[Rendered images with their source text]
◇ ◇ ◇ ◇ ◇

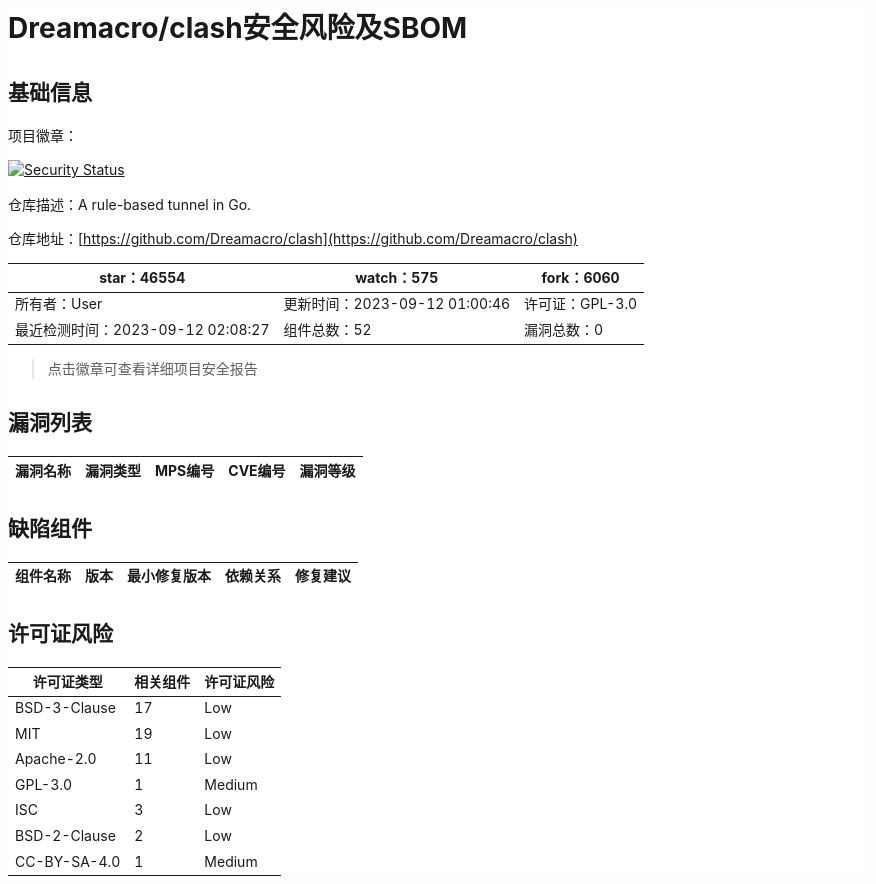 # Dreamacro/clash安全风险及SBOM

## 基础信息

项目徽章：

[![Security Status](https://www.murphysec.com/platform3/v31/badge/1701296592044818432.svg)](https://www.murphysec.com/console/report/1691512193759862784/1701296592044818432)

仓库描述：A rule-based tunnel in Go.

仓库地址：[https://github.com/Dreamacro/clash](https://github.com/Dreamacro/clash)

| star：46554 | watch：575 | fork：6060 |
| ----------- | -------------- | ------------ |
| 所有者：User | 更新时间：2023-09-12 01:00:46 | 许可证：GPL-3.0 |
| 最近检测时间：2023-09-12 02:08:27 | 组件总数：52 | 漏洞总数：0 |

> 点击徽章可查看详细项目安全报告



## 漏洞列表

| 漏洞名称 | 漏洞类型 | MPS编号 | CVE编号 | 漏洞等级 |
| ------- | ------ | ------- | ------ | ----- |





## 缺陷组件

| 组件名称 | 版本 | 最小修复版本 | 依赖关系 | 修复建议 |
| -------- | ---- | ------------ | -------- | -------- |





## 许可证风险

| 许可证类型 | 相关组件 | 许可证风险 |
| ---------- | -------- | ---------- |
|BSD-3-Clause|17|Low|
|MIT|19|Low|
|Apache-2.0|11|Low|
|GPL-3.0|1|Medium|
|ISC|3|Low|
|BSD-2-Clause|2|Low|
|CC-BY-SA-4.0|1|Medium|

◇ ◇ ◇ ◇ ◇

◆ **TRY IT**:
Rewrite the source text of the records above with every "Low" changed to "Minor" and everything else left as it is, and leave the pictures out of your answer.

◆ **FINISHED TASK**:
 # Dreamacro/clash安全风险及SBOM

## 基础信息

项目徽章：

[![Security Status](https://www.murphysec.com/platform3/v31/badge/1701296592044818432.svg)](https://www.murphysec.com/console/report/1691512193759862784/1701296592044818432)

仓库描述：A rule-based tunnel in Go.

仓库地址：[https://github.com/Dreamacro/clash](https://github.com/Dreamacro/clash)

| star：46554 | watch：575 | fork：6060 |
| ----------- | -------------- | ------------ |
| 所有者：User | 更新时间：2023-09-12 01:00:46 | 许可证：GPL-3.0 |
| 最近检测时间：2023-09-12 02:08:27 | 组件总数：52 | 漏洞总数：0 |

> 点击徽章可查看详细项目安全报告



## 漏洞列表

| 漏洞名称 | 漏洞类型 | MPS编号 | CVE编号 | 漏洞等级 |
| ------- | ------ | ------- | ------ | ----- |





## 缺陷组件

| 组件名称 | 版本 | 最小修复版本 | 依赖关系 | 修复建议 |
| -------- | ---- | ------------ | -------- | -------- |





## 许可证风险

| 许可证类型 | 相关组件 | 许可证风险 |
| ---------- | -------- | ---------- |
|BSD-3-Clause|17|Minor|
|MIT|19|Minor|
|Apache-2.0|11|Minor|
|GPL-3.0|1|Medium|
|ISC|3|Minor|
|BSD-2-Clause|2|Minor|
|CC-BY-SA-4.0|1|Medium|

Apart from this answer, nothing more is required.